Future work could profitably explore several axes:
- Generalization across tasks: Extending these analyses to longer-range planning tasks, prose generation, or code completion to test the generality of planning handoff phenomena.
- Broader model families: Including additional architectures and training regimens may reveal more about the necessary (and sufficient) conditions for planning site formation.
- Causal intervention techniques: Incorporating causal scrubbing, mechanistic circuit tracing, or more targeted activation steering could further dissect the fine structure of planning circuits and address whether latent representations are merely accessible or actively read out.

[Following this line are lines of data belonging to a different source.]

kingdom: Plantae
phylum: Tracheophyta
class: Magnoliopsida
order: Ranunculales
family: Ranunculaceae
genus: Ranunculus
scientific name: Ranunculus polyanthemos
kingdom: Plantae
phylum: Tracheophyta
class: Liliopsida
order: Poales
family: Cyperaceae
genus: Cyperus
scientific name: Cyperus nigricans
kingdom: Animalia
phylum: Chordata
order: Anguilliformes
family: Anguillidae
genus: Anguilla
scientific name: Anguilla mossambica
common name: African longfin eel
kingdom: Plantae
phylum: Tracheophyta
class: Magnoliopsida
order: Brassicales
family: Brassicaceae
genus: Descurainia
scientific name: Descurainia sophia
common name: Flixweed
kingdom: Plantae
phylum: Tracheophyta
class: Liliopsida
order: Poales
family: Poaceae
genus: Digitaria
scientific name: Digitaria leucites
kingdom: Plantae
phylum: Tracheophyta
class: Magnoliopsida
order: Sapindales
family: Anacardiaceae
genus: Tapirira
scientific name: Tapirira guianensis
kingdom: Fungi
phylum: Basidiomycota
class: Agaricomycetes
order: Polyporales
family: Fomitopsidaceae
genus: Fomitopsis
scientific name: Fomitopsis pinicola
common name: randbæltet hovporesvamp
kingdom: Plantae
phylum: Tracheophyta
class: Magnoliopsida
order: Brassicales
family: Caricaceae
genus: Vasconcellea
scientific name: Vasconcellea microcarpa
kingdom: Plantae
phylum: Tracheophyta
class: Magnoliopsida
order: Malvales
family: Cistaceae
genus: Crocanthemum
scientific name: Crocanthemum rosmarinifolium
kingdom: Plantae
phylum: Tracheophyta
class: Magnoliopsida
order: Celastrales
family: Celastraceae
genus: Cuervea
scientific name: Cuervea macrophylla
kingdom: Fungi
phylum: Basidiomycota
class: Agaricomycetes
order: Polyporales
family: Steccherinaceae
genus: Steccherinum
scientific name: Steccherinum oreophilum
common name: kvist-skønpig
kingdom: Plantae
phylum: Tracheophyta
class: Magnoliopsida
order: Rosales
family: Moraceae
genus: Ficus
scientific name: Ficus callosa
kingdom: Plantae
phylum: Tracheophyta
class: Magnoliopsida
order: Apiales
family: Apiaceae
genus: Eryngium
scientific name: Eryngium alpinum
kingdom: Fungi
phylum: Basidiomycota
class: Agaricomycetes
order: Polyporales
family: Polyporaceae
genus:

- Safety assessment: Given the gap between externally observable reasoning and latent computation, these methods may be critical for robust safety evaluations and adversarial robustness research in LLMs.
Conclusion
This paper establishes a precise, mechanistic framework for detecting and localizing latent planning in LLMs. By combining linear probing with activation and path patching, it demonstrates that linearly decodable planning representations at the line boundary are common but rarely used causally; instead, most models condition on the last word throughout, regardless of scale. Only in specific architectures and scales—namely, Gemma-3-27B—does a causal representational handoff emerge, mediated by a sparse set of attention heads. These results caution against interpreting probe accuracy as direct evidence of planning behavior, reveal important distinctions in circuit implementation, and provide a scalable toolkit for future mechanistic interpretability research.
Reference: "Where's the Plan? Locating Latent Planning in LLMs with Lightweight Mechanistic Interventions" (2605.07984).